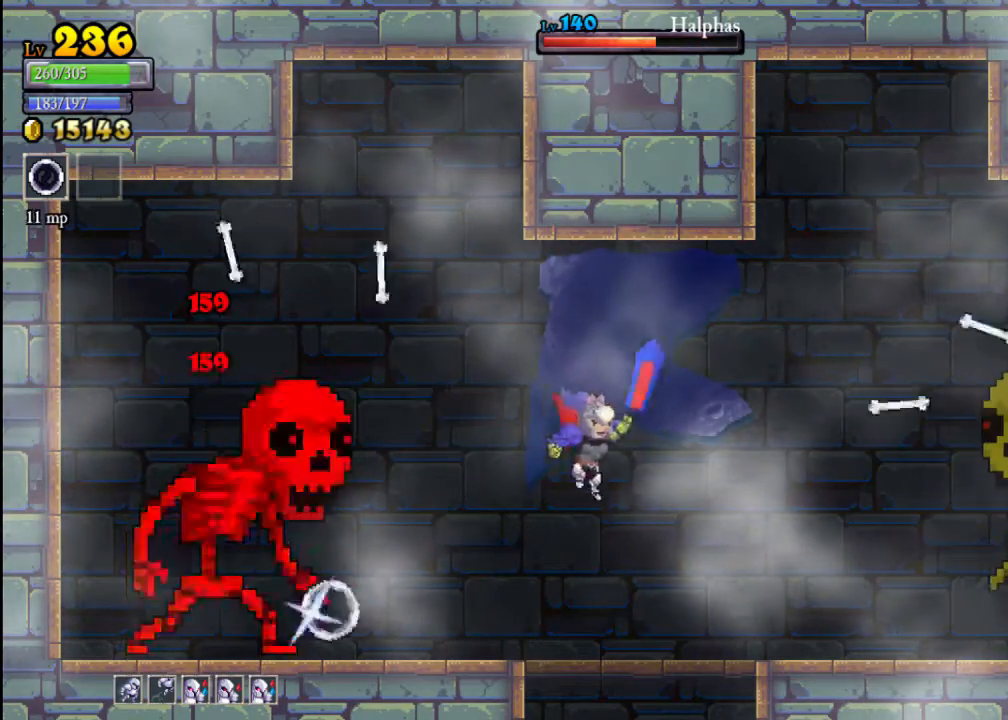
{"buttons": [], "left_stick": "left", "events": [[67, "A", "down"], [133, "left_stick", "left"], [300, "A", "up"]]}
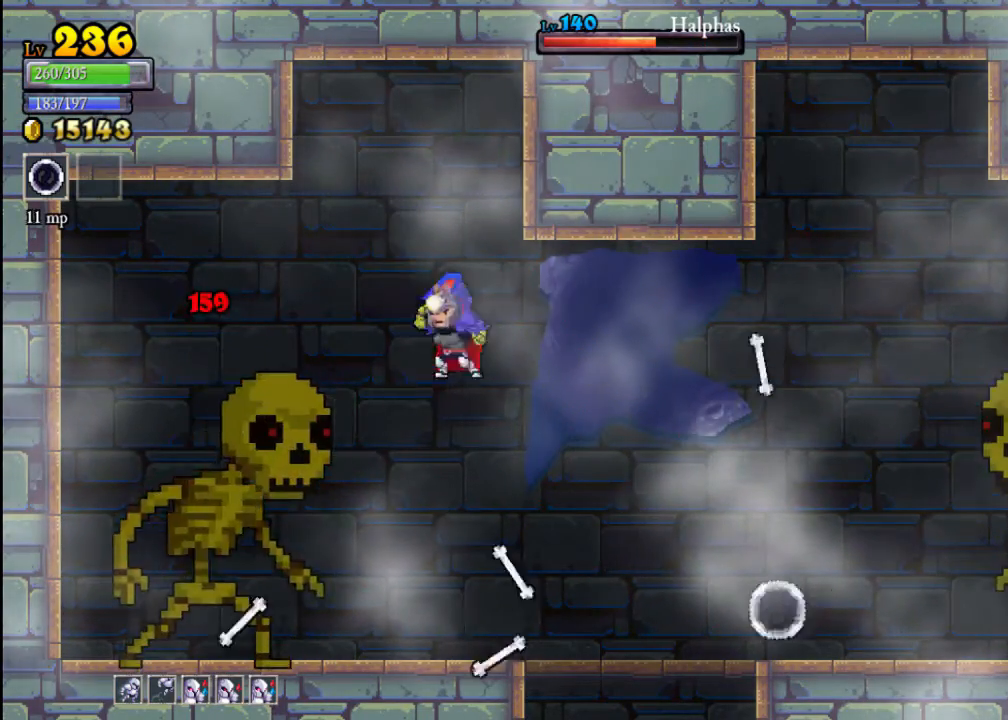
{"buttons": ["X"], "left_stick": "center", "events": [[33, "X", "down"], [67, "left_stick", "center"], [200, "X", "up"], [500, "X", "down"]]}
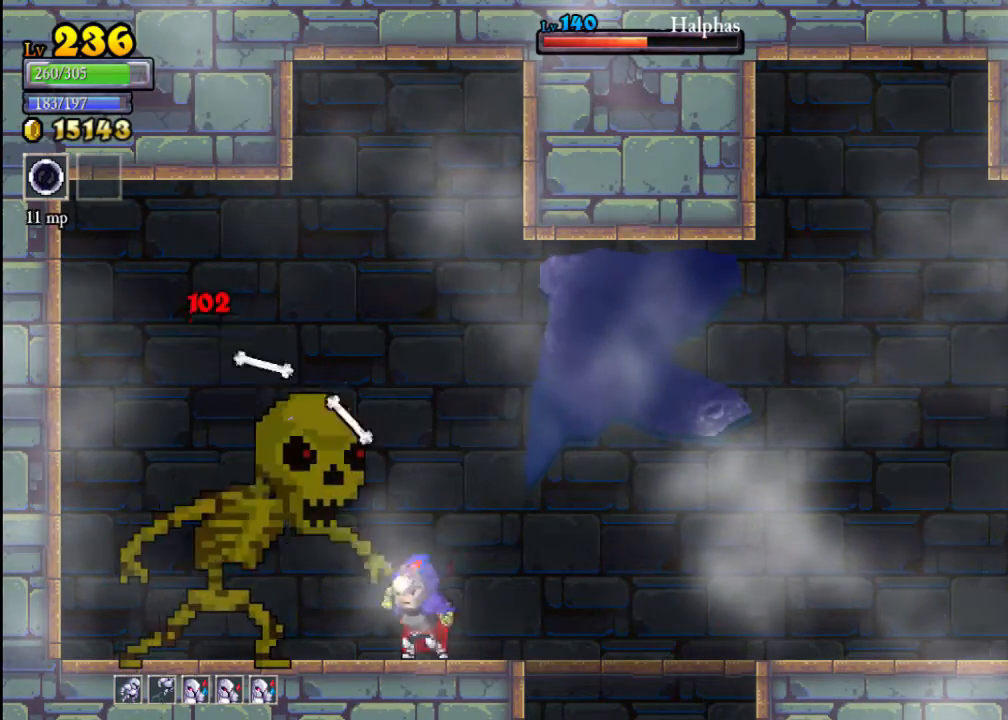
{"buttons": ["X"], "left_stick": "center", "events": [[167, "X", "up"], [467, "X", "down"]]}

**What is needed:** Only the pictures are to be dropped; return everything else in the listing exactly.

**Task result:**
{"buttons": [], "left_stick": "left", "events": [[67, "A", "down"], [133, "left_stick", "left"], [300, "A", "up"]]}
{"buttons": ["X"], "left_stick": "center", "events": [[33, "X", "down"], [67, "left_stick", "center"], [200, "X", "up"], [500, "X", "down"]]}
{"buttons": ["X"], "left_stick": "center", "events": [[167, "X", "up"], [467, "X", "down"]]}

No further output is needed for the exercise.